Wlej do kubka nieco science-fiction, zagęść horrorem i dopraw szczyptą przygodówki do smaku. Zabełtaj i voilà! Oto Caffeine.
Pod koniec dwudziestego pierwszego wieku cała ludzkość uzależniona jest od kawy. Światowe plantacje przestają nadążać za niewyobrażalnym popytem, więc wielkie korporacje szukają alternatywnych źródeł surowca, także poza Ziemią. W przestrzeni kosmicznej szybko zaczyna roić się od statków, które przemierzają galaktyki, pozyskując minerały potrzebne do produkcji syntetycznej kofeiny. Na jednej z takich stacji wydobywczych poznajemy naszego bohatera – kilkuletniego chłopca z amnezją. Budzi się on nagle wśród opustoszałych korytarzy, nie mając pojęcia co się stało z resztą załogi, ani kim właściwie jest. Co gorsza, wszystko wskazuje na to, że na statku czai się coś niedobrego i wcale nie jesteśmy tak osamotnieni, jak się nam wydawało. Zamiast krwiożerczego Aliena spotkamy jednak... no właśnie.
Kofeinowa immersja
Choć wśród inspiracji do powstania Caffeine Dylan Browne, jej twórca, wymienia jednym tchem serię FEAR (części 1 i 2), Condemned: Criminal Origins oraz Dooma 3, to sama gra wcale nie jest strzelanką, czerpiąc z wyżej wymienionych tytułów raczej pod względem atmosfery niż gameplayu. Mamy tutaj bowiem do czynienia z psychologicznym horrorem nastawionym nie na konfrontację, lecz na eksplorację, co nie powinno dziwić zważywszy na to, kto jest protagonistą. W Caffeine nie dorwiemy żadnej broni ku pokrzepieniu serc, a przed stukostrachami będziemy mogli się co najwyżej chować w różnych zakamarkach stacji.

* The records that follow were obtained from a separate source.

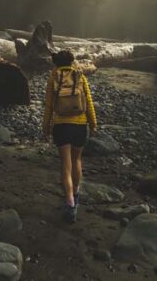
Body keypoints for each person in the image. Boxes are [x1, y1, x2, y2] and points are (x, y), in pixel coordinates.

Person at [41, 49, 97, 223]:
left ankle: (70, 204)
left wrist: (46, 127)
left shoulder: (53, 78)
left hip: (61, 125)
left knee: (66, 165)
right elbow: (88, 102)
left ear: (56, 63)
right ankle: (76, 193)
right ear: (71, 62)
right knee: (77, 161)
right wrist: (93, 123)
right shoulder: (80, 76)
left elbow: (49, 106)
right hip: (80, 125)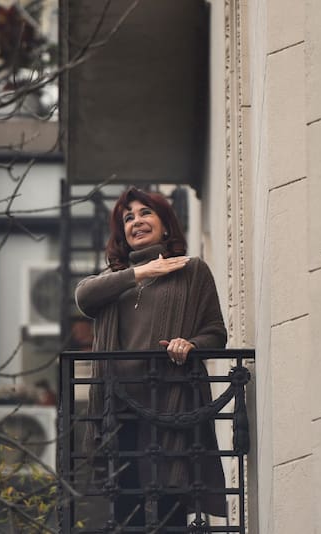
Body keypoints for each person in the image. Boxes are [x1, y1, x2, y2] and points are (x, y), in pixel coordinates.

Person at [75, 187, 228, 530]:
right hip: (120, 413)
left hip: (170, 408)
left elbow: (216, 333)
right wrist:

Gra stawia na immersję. Wędrówki nie przerywają cut-scenki, nie mamy tutaj dziennika, inwentarza, ani paska życia. Wszystkie potrzebne informacje dostaniemy w trakcie samej rozgrywki, poprzez na przykład samoprzylepne karteczki mówiące, gdzie mamy iść, tajemnicze audiologi oraz zapiski markerem na tablicach pełne niezrozumiałych formuł. Ma to tylko wzmagać poczucie izolacji i samotności, potęgowane jeszcze przez nielinearny charakter rozgrywki. Stację możemy dowolnie eksplorować, czując się coraz mniejsi i coraz bardziej bezbronni wobec kosmicznej pustki.

Horror i zagadki
Czasem jednak na naszej drodze napotkamy różnego rodzaju przeszkody, z którymi rozprawimy się rozwiązując zagadki środowiskowe. Nie wiadomo o nich jeszcze zbyt wiele, ale twórca uchylił rąbka tajemnicy, wspominając chociażby o przelewaniu zasobów kawy na statku w taki sposób, aby odblokowywać niedostępne inaczej pomieszczenia. Podobno wyzwania intelektualne nie mają być zbyt trudne, gdyż nie chodzi tutaj o zablokowanie gracza na amen, lecz w miarę płynne zwiedzanie statku i poznawanie historii, co stanowi esencję gry.
Choć w późniejszych etapach ma pojawić się jakiś rodzaj paranormalnych antagonistów, to Caffeine będzie przerażać przede wszystkim atmosferą, w budowaniu której pomaga klimatyczna oprawa audiowizualna. Niepokojące światła, nagle szepty, ruch uchwycony gdzieś kątem oka w rzekomo pustych pomieszczeniach. Nie zabraknie też popularnych w gatunku „jumpscare'ów”, które na pewno podniosą nam ciśnienie. Twórca obiecuje jednak, że nie zdominują one rozgrywki i straszenie pozostanie w większości bardziej subtelne.
Caffeine ma starczyć na około 4 do 6 godzin, choć czas ten wydłuży się, jeśli zdecydujemy się na dokładną eksplorację stacji. Niedawno sieć obiegła wiadomość, że gra zostanie podzielona na trzy epizody. Uspokajam wszystkich zaniepokojonych, że za odblokowanie kolejnych nie będziemy musieli dodatkowo płacić. I dobrze. Starczy nam jeszcze na kawę.